Italian Joins Semantic Web with LiITA Project

Universita Cattolica del Sacro Cuore

Many Italian texts, lexicons, and dictionaries are just a click away, interacting seamlessly to form a bridge between words and knowledge. This enables users to see, and thus predict, where these terms are and will be used (in other words, their occurrences), creating a network that interlinks Italian language resources. This network fosters dialogue between resources, revealing new perspectives and enabling the development of artificial intelligence models for advanced linguistic analyses. These are some of the main objectives of LiITA (Linking Italian), an extraordinary observatory for digital linguistic data, both textual and lexical, focused on the Italian language. LiITA focuses on the creation of an interoperable Knowledge Base (KB) for Italian language resources (from dictionaries to texts, ancient and modern), following the principles of the Linked Data paradigm used in the Semantic Web.
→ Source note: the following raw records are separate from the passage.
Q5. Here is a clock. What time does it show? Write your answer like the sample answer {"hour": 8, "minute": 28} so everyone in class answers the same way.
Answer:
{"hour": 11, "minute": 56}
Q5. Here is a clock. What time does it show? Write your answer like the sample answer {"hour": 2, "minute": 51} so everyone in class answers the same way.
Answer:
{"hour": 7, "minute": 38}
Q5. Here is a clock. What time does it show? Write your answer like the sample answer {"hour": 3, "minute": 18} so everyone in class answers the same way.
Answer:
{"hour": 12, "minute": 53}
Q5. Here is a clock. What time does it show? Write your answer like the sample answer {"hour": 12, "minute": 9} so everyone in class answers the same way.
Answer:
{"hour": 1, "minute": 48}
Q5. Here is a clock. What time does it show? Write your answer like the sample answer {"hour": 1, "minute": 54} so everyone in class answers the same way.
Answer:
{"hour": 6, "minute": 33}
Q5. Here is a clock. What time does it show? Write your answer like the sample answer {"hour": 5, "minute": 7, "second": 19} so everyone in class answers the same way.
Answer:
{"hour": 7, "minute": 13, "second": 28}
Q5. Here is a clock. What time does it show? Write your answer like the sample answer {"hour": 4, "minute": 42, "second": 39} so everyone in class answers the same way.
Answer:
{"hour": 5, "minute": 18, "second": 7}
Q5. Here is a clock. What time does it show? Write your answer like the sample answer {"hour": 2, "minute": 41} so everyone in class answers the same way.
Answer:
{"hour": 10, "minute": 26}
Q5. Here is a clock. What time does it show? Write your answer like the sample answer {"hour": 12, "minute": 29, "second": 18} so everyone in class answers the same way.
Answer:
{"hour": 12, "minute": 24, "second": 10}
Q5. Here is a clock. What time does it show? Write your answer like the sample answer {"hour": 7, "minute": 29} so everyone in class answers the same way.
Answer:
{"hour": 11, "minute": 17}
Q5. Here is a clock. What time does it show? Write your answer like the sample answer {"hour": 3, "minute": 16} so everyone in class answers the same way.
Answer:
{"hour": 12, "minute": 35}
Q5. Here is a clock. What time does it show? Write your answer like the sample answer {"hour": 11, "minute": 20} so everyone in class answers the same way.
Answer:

The LiITA project will be presented at the conference CLiC-it 2024 – Tenth Italian Conference on Computational Linguistics, scheduled to take place in Pisa from December 4 to 6, 2024 ( https://clic2024.ilc.cnr.it/ ). Additionally, a paper titled The Lemma Bank of the LiITA Knowledge Base of Interoperable Resources for Italian will be featured in the conference proceedings.

Funded by Italy's Ministry of University and Research through a PRIN-2022 PNRR grant of €237,695, the LiITA project is led by the Catholic University of the Sacred Heart, Milan campus, under the coordination of Dr. Eleonora Litta, in collaboration with the University of Turin. According to Professor Marco Passarotti, a computational linguistics expert at the Faculty of Linguistic Sciences and Foreign Literatures at the Catholic University, the architecture of the LiITA Knowledge Base is straightforward and portable to any language.

The foundation of LiITA is a large collection of lemmas, the canonical citation forms of words (as they appear in dictionary entries). Each lemma will be linked online to its occurrences in various Italian textual corpora connected to the Knowledge Base, as well as to its entries in different lexicons and dictionaries. Professor Passarotti explains: "The result will be a vast knowledge graph made up of nodes (e.g., lemmas and their occurrences) and the relationships between them".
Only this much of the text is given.